Keyboard weirdness

In JEmu2, the keyboard input sometimes behaves very weird; it seems as if keyboard events get lost, delayed or both. However, this only happens sometimes on my laptop, but never on my desktop PC. On my laptop, I can simply restart the emulator to make the problem go away.

I use LWJGL 0.98 and I simply do

if (Keyboard.isKeyDown(keyCode)) { ... } 

every frame for each key (setting flags etc, for keeping track of key states).

I also tried adding

while (Keyboard.next()) { ... }

around the Keyboard handling code, but this didn’t make a difference.

I never had this problem before (Cosmic Trip (which uses an old version of lwjgl) doesn’t have this problem, and old versions of JEmu2 (using older versions of lwjgl) don’t seem to have this problem as well).

Is there any gotcha in doing keyboard handling in recent versions of LWJGL I need to be aware about? Anyone recognizes this problem?

Thanks,
Erik

Nobody? :-\

I have the feeling my IBM laptop might be a part of the problem too. Sometimes when I’m working, the keyboard simply stops responding for a few seconds after which all keyboard commands get puked from the buffer again, very annoying. As if some other service or driver or something has the same problem as that high priority garbage collector jvm bug that has recently been solved. All those thinkpads at work have the same problem; they truly suck :frowning:
But still, I can imagine more people might have the same problem and other games seem to work okay on it.

I had this problem once when I set my rendering loop to Thread.MAX_PRIORITY using ATI drivers - turns out they grab a higher priority than the keyboard drivers so all my input never got read by DirectX :slight_smile: It sounds like you’ve really only got a problem with your particular laptop/driver combo.

Cas :slight_smile:

Hm yes.
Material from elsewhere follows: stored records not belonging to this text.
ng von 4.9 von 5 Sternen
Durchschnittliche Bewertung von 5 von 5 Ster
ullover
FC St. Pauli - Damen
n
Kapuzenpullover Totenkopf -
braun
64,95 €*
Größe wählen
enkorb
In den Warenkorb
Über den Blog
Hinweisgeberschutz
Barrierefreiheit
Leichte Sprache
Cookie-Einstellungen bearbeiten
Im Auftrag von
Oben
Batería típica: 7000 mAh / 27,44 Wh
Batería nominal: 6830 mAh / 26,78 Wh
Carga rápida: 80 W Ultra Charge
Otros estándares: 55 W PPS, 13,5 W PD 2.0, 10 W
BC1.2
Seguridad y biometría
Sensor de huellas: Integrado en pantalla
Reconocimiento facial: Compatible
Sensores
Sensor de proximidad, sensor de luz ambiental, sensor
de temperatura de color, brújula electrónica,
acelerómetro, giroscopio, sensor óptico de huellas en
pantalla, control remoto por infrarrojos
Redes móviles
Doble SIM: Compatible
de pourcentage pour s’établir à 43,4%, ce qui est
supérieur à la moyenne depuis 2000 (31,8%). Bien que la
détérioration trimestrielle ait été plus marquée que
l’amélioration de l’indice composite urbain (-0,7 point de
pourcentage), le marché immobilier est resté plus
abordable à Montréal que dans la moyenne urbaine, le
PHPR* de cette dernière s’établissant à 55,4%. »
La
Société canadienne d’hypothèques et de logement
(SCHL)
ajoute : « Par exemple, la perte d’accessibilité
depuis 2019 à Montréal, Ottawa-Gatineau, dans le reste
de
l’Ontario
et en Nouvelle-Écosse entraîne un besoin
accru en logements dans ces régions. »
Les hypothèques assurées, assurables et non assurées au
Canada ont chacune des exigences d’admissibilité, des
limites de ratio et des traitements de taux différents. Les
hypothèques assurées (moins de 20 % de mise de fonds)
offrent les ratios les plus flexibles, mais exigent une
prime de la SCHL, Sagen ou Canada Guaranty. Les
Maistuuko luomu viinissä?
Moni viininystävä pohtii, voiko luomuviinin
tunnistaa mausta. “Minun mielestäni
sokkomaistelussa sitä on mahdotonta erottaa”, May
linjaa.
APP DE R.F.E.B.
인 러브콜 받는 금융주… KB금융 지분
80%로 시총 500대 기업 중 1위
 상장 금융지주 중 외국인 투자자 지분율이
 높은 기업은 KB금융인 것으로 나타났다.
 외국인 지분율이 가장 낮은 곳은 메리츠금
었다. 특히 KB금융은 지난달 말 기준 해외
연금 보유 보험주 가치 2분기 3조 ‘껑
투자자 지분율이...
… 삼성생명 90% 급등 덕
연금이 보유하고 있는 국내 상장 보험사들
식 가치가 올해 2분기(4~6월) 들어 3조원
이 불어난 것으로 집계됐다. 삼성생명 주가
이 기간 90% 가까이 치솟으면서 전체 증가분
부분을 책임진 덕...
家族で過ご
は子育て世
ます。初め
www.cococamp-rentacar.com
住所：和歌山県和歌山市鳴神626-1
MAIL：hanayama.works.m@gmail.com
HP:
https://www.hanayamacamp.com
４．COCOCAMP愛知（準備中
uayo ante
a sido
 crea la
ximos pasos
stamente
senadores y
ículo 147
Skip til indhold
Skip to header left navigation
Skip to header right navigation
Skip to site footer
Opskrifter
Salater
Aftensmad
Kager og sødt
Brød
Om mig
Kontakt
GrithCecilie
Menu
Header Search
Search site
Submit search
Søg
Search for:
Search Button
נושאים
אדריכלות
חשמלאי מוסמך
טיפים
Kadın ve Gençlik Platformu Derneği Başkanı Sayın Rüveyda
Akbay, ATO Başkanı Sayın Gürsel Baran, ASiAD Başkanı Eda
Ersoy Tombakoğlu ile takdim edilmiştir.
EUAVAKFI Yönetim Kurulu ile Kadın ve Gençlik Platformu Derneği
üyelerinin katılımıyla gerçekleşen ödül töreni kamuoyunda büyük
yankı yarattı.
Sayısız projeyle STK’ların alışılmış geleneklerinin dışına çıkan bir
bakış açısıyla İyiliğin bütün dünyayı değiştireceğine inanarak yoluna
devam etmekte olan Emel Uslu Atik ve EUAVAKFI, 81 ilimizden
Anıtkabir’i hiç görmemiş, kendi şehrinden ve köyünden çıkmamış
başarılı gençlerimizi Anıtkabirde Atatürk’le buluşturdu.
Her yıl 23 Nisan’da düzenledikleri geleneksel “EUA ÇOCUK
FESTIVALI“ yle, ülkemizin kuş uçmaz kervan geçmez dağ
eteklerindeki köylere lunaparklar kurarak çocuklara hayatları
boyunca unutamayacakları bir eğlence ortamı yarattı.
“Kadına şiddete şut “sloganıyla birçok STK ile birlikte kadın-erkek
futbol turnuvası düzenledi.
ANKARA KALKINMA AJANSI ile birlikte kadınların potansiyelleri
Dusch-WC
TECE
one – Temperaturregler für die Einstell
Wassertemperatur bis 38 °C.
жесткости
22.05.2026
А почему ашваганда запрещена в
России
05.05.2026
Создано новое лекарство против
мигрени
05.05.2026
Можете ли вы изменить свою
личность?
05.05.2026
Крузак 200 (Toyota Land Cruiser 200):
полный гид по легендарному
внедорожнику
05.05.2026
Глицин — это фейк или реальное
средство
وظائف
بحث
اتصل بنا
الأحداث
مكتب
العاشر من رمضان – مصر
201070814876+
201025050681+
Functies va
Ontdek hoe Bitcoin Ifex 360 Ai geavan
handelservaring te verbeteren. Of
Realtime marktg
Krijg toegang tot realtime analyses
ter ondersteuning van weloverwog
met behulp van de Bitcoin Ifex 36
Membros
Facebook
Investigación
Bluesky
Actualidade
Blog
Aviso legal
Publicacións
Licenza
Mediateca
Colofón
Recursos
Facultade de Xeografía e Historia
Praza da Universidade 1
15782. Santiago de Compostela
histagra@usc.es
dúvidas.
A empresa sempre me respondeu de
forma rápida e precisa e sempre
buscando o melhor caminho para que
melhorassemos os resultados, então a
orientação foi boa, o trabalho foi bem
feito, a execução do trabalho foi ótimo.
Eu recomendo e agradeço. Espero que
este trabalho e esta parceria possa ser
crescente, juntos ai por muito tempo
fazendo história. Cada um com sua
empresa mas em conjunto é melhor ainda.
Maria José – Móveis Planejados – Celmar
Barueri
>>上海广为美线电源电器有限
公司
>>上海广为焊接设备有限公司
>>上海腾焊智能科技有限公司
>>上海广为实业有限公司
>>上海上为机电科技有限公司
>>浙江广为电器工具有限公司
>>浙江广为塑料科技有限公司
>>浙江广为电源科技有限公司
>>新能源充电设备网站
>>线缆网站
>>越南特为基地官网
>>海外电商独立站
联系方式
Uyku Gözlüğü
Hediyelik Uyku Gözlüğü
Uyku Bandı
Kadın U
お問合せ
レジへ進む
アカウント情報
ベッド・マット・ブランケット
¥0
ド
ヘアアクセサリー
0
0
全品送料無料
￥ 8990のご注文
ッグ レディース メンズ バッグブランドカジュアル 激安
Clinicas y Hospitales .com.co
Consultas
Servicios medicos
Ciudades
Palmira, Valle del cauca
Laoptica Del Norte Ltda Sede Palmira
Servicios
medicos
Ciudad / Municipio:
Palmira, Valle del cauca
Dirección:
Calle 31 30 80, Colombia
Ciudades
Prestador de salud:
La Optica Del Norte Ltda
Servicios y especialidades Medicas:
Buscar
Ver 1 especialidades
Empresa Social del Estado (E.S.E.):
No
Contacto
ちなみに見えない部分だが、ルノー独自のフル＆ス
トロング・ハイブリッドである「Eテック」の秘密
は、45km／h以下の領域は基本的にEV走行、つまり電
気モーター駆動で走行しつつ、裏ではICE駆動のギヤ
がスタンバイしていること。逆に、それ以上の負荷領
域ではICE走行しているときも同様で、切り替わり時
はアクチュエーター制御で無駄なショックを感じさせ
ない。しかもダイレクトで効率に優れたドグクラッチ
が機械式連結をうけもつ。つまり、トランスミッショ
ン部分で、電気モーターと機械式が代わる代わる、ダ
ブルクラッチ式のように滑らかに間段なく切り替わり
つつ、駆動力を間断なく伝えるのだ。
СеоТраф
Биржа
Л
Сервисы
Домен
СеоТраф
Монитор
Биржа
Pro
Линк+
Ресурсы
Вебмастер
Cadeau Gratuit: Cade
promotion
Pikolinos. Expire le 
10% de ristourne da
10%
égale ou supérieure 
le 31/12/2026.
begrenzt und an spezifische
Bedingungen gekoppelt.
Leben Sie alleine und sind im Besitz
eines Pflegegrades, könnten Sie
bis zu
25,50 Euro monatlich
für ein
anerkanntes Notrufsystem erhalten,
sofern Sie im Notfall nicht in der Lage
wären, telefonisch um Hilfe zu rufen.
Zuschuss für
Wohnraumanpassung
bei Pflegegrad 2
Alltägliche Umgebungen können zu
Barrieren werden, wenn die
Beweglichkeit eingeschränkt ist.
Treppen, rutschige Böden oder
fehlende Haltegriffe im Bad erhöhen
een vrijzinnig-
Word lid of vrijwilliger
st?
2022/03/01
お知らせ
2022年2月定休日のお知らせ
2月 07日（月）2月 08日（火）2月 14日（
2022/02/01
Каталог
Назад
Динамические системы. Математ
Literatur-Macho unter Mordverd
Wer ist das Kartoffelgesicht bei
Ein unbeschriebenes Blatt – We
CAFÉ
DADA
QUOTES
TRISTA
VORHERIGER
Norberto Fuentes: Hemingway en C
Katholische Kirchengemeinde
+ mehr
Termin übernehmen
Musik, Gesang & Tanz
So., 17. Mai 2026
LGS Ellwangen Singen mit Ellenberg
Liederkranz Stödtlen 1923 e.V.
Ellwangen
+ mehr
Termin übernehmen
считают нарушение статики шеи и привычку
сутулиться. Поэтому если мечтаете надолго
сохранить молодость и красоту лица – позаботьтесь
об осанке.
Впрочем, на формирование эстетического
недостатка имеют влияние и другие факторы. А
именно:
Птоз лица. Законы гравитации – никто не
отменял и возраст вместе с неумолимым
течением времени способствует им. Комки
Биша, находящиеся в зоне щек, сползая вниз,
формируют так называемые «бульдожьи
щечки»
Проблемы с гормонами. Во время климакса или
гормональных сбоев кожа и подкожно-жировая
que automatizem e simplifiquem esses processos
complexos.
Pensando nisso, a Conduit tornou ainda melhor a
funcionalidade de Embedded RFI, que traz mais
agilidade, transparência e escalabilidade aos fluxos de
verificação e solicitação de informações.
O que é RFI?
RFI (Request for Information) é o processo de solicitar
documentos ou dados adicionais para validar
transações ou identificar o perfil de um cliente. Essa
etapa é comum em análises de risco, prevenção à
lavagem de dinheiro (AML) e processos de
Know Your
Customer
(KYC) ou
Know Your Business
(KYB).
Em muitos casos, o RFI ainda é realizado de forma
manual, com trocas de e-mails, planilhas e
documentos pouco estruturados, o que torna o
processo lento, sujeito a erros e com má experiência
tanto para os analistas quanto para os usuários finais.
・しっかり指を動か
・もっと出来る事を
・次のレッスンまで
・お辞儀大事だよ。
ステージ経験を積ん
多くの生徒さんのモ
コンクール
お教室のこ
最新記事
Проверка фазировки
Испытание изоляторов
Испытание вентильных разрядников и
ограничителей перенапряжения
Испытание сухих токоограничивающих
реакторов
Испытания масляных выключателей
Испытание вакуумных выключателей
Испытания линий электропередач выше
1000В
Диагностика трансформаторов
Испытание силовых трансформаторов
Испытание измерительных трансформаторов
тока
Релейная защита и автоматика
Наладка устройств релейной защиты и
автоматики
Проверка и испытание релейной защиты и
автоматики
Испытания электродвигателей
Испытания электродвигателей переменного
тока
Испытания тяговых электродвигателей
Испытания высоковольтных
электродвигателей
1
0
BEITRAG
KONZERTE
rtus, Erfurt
I don’t change the priority of any thread, but I could try to set it to low priority.

could be your game loop is taking up all the resources and not leaving anything for the input to use try maybe

try {
        Thread.sleep(1);
}
catch(Exception e) {};

in the main game loop

Good suggestion, but it isn’t taking up all resources; in some games disabling vsync triples the frame rate.

Vsync can be very poorly implemented in some drivers - on this laptop for example it actually seems to go into a busy loop polling for it :frowning:

Cas :slight_smile:

Hm, yes that is bad.
However, I also have the problem with vsync disabled and with throttling using Thread.sleep() enabled.